AI-Powered Machine Vision
Effective (high-accuracy, low-latency) machine vision in drones and cruise missiles requires real-time object detection, tracking, terrain classification, sensor fusion, and autonomous navigation capability under severe size, weight, power, and cost constraints, harsh operating environments, and contested electromagnetic conditions.
Hardware-wise, machine vision relies on high-performance AI accelerators (NPUs, custom ASICs, or optimized GPUs/FPGAs) that must deliver tens to hundreds of TOPS (trillions of operations per second) for neural networks such as CNNs or lightweight transformers (e.g., YOLO variants).
Such hardware would require leading-edge nodes (7 nm, 5 nm, 3 nm, or below) for the density, speed, and energy efficiency needed to run complex models onboard without excessive power draw.
Only a handful of fabs worldwide — primarily TSMC in Taiwan, with limited capacity from Samsung and Intel — can produce these at scale and yield.
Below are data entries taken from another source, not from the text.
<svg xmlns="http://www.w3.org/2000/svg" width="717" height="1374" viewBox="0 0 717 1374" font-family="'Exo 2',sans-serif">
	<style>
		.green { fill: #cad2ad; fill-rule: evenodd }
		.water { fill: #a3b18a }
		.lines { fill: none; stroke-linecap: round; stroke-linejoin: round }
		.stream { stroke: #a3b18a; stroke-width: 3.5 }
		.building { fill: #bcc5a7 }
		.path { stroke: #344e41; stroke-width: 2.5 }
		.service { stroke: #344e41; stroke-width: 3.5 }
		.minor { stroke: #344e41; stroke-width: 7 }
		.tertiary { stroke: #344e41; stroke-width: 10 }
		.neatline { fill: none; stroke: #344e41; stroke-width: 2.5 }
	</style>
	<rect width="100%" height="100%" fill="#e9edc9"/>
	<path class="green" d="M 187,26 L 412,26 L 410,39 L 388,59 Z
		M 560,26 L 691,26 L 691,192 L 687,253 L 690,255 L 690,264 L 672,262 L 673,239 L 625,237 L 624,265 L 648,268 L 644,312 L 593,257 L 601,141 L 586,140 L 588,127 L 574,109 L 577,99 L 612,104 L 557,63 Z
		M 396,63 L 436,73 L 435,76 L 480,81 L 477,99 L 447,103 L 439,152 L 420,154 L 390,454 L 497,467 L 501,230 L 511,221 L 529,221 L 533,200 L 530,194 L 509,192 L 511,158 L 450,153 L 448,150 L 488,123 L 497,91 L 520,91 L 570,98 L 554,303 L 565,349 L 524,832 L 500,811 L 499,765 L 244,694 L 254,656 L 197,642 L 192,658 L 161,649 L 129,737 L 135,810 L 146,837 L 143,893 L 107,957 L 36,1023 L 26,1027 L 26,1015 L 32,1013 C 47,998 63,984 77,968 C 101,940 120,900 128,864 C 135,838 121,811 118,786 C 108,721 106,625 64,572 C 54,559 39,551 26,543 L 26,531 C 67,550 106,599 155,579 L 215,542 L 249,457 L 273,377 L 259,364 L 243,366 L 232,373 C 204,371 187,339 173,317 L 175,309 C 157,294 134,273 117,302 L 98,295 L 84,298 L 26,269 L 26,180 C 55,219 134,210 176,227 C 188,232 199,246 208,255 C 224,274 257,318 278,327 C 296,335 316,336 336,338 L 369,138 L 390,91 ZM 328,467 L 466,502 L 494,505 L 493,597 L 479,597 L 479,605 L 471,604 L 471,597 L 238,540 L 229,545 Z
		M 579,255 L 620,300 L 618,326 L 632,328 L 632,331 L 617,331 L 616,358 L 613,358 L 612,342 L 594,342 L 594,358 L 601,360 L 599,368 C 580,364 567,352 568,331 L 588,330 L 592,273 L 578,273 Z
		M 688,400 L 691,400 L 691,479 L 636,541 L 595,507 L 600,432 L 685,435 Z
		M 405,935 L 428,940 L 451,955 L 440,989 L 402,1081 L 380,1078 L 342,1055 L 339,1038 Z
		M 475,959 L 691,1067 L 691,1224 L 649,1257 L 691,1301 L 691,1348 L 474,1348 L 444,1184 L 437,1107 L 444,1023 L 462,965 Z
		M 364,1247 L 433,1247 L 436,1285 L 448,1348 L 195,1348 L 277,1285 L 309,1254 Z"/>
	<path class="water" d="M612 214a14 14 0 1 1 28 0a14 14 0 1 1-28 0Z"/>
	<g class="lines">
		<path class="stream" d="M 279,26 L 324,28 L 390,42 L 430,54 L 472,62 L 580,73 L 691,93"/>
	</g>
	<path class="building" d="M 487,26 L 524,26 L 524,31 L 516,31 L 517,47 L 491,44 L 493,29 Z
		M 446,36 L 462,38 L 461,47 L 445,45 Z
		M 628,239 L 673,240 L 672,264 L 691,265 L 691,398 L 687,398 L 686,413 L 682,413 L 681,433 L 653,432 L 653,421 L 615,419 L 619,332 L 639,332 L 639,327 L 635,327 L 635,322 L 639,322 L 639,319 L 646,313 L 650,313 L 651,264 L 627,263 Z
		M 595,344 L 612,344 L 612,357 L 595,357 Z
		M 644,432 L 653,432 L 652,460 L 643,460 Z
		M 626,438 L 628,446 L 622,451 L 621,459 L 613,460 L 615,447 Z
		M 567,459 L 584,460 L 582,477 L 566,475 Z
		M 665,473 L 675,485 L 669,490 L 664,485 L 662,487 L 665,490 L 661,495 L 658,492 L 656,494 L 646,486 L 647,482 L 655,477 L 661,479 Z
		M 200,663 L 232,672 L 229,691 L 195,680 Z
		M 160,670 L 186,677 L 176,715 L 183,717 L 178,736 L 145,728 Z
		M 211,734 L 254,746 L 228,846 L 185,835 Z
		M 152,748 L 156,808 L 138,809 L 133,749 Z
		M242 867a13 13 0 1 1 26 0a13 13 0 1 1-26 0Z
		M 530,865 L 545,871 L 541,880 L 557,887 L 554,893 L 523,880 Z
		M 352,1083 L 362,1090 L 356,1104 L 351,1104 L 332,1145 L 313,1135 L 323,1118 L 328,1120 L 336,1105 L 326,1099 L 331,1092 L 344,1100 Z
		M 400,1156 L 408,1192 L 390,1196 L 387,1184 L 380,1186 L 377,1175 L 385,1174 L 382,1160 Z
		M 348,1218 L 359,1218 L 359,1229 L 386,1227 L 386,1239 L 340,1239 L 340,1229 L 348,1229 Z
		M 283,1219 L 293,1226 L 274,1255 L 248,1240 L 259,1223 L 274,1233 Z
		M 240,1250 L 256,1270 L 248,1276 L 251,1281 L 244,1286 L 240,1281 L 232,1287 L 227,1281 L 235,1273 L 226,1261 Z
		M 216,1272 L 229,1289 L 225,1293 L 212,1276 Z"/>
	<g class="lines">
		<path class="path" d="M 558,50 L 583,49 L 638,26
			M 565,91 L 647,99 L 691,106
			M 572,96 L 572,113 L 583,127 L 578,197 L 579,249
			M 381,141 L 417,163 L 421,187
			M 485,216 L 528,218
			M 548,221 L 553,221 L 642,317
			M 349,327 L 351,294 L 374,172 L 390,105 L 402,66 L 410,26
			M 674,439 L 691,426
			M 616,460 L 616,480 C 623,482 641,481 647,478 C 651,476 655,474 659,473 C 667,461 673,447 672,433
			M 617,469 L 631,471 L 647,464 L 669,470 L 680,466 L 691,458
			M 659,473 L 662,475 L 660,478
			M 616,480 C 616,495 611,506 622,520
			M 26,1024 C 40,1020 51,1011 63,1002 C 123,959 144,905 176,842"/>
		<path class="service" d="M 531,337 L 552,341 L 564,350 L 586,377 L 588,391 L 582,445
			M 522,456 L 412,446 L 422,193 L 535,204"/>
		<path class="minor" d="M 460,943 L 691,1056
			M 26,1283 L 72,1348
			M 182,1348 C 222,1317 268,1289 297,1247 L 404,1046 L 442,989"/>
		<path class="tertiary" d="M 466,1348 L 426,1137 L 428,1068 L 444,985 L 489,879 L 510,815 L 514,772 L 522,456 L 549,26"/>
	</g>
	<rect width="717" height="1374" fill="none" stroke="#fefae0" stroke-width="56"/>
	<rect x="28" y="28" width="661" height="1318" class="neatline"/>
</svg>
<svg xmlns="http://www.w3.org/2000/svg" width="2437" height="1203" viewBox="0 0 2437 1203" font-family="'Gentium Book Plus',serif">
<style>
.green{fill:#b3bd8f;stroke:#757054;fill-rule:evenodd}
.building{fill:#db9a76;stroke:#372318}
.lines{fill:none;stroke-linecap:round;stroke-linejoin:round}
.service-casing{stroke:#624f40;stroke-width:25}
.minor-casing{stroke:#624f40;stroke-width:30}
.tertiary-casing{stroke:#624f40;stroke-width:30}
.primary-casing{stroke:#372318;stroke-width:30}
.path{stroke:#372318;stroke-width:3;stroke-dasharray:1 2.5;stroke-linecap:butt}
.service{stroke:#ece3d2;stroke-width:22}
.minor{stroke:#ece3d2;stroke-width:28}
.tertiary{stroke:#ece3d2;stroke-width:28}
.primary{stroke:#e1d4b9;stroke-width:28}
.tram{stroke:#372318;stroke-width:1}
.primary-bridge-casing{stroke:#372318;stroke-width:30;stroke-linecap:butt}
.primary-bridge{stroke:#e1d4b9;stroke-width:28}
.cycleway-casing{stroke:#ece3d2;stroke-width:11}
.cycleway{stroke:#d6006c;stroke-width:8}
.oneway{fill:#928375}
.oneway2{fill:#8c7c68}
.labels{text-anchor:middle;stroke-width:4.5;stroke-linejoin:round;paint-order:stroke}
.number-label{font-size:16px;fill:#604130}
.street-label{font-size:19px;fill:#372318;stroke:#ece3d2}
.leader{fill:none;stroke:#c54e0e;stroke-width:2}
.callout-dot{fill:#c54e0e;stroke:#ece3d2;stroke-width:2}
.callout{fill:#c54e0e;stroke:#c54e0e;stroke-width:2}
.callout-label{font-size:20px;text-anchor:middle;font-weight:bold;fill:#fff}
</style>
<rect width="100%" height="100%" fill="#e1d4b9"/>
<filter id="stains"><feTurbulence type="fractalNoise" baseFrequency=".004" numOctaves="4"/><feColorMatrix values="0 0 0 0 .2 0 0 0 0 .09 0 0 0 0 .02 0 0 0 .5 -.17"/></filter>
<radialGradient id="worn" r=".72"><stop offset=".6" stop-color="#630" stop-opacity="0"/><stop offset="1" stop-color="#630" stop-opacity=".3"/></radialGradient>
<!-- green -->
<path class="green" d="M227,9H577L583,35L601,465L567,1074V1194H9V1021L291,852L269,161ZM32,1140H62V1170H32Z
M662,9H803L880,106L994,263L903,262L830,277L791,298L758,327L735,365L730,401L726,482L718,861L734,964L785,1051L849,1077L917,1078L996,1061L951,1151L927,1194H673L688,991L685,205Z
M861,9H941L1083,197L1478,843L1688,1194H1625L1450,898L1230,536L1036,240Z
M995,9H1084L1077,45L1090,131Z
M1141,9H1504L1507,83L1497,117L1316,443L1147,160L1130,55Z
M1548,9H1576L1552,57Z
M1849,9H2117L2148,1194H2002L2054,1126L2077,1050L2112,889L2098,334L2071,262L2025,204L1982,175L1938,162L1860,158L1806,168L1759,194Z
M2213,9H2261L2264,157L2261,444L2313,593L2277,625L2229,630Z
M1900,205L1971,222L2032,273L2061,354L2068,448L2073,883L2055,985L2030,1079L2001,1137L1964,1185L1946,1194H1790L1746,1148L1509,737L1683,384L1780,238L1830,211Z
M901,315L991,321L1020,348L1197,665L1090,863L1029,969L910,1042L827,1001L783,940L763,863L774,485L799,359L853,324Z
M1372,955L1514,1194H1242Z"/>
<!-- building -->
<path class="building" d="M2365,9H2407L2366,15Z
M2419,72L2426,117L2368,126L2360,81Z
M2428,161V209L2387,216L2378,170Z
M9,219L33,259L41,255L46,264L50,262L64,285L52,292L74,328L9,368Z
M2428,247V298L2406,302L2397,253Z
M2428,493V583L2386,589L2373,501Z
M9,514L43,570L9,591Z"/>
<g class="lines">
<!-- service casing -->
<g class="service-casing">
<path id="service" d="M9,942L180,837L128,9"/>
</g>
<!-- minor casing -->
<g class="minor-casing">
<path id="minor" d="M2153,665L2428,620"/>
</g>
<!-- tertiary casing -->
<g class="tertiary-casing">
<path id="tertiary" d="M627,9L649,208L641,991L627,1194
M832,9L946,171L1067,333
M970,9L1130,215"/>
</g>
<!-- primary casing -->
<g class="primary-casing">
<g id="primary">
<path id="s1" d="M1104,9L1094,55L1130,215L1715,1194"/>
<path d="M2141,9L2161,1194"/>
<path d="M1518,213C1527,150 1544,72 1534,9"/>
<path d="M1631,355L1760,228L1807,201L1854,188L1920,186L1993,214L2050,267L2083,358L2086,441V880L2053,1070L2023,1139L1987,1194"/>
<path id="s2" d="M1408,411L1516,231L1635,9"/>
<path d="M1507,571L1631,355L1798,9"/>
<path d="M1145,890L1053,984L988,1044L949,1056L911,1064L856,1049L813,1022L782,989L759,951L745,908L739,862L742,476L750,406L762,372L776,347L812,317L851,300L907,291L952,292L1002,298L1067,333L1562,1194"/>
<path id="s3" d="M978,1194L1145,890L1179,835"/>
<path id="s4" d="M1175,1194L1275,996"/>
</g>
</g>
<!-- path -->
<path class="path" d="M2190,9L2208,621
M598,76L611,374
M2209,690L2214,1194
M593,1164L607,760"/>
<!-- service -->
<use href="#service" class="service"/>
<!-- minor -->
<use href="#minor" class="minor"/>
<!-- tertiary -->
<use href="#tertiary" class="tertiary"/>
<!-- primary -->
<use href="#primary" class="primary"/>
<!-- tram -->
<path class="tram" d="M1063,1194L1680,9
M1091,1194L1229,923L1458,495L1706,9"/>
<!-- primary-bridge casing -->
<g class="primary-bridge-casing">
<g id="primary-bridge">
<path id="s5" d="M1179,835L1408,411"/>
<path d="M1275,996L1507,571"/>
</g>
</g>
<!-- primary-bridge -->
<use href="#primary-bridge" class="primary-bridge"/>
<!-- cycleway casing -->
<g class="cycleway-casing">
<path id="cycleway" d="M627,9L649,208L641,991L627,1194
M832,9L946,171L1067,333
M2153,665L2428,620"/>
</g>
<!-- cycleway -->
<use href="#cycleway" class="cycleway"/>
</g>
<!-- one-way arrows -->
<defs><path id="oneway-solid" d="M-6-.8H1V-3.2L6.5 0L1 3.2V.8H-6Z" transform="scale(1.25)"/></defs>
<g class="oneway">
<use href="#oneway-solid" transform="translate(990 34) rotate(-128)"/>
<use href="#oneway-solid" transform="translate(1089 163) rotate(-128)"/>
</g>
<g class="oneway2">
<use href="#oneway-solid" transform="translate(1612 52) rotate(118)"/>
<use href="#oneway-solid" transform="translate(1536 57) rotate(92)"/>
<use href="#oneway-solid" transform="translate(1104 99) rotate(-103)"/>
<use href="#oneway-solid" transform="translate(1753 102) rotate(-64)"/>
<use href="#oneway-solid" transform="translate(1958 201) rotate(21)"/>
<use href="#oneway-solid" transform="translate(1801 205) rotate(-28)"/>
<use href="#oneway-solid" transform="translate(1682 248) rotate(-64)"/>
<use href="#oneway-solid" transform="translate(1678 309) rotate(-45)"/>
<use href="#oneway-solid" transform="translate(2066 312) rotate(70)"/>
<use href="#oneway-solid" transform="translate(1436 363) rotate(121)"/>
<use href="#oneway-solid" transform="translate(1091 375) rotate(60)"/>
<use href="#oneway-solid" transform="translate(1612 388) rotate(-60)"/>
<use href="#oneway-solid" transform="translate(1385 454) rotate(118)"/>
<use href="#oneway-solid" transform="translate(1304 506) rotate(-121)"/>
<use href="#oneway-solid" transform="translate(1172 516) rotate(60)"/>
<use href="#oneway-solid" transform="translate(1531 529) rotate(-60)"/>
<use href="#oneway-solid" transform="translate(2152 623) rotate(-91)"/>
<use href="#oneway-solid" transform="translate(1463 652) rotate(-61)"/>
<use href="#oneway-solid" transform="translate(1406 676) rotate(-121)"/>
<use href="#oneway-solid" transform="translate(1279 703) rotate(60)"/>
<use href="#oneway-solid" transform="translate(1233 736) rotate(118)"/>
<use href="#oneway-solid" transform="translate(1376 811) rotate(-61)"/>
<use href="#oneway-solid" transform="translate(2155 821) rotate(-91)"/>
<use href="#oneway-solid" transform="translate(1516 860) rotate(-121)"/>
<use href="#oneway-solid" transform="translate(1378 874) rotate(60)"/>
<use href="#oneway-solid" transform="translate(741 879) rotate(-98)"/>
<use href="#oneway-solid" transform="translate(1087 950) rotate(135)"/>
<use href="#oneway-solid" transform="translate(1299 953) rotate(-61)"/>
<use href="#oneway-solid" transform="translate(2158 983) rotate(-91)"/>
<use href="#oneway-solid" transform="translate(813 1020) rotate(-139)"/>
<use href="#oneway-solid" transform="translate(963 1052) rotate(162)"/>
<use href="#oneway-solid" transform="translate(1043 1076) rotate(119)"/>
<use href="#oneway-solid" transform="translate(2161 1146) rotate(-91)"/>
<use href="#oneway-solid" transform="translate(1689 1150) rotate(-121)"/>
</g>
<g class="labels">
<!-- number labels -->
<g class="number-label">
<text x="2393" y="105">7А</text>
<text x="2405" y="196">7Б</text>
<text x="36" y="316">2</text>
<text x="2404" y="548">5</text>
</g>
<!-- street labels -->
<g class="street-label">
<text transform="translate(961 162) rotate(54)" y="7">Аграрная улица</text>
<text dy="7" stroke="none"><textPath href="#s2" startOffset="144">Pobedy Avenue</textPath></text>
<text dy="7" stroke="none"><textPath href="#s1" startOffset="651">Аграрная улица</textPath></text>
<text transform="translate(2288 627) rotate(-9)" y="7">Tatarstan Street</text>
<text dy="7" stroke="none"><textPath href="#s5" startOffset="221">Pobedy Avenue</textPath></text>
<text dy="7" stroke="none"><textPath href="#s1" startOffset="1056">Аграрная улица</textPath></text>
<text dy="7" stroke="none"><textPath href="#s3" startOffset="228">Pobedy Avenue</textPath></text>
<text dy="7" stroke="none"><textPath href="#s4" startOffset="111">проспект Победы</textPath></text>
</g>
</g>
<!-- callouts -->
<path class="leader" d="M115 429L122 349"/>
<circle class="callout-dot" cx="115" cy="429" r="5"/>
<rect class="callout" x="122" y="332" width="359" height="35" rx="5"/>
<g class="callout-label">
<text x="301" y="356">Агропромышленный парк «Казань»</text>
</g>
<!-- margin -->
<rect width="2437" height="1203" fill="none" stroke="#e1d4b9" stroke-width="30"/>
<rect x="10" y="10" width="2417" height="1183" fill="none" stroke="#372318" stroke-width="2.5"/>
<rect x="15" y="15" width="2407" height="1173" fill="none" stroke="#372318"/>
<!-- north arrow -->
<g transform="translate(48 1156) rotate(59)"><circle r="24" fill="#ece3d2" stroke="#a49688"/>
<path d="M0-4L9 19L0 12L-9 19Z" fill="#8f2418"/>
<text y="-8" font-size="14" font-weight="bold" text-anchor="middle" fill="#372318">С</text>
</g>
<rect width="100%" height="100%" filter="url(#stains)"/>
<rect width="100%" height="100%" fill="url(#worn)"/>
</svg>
The US itself faces geopolitical and supply-chain vulnerabilities. However, it is likely working on a plan to eventually eliminate them.
Conclusion
As things stand, the US appears uniquely positioned in combining reusable launch capability with access to semiconductor fabrication and design ecosystems that facilitate global reach and high-precision strikes by drones and cruise missiles.
In the discussion above, we confined ourselves largely to drones and cruise missiles. AI and secure global communication have applications in other weapon systems as well — space-based weapons, for example.
It is time for India to take a hard look at its quest for self-reliance in weapon manufacturing. Hopefully, we are not focusing on acquiring sunset technologies, and our efforts to acquire semiconductor fabrication and design technologies will be pursued vigorously.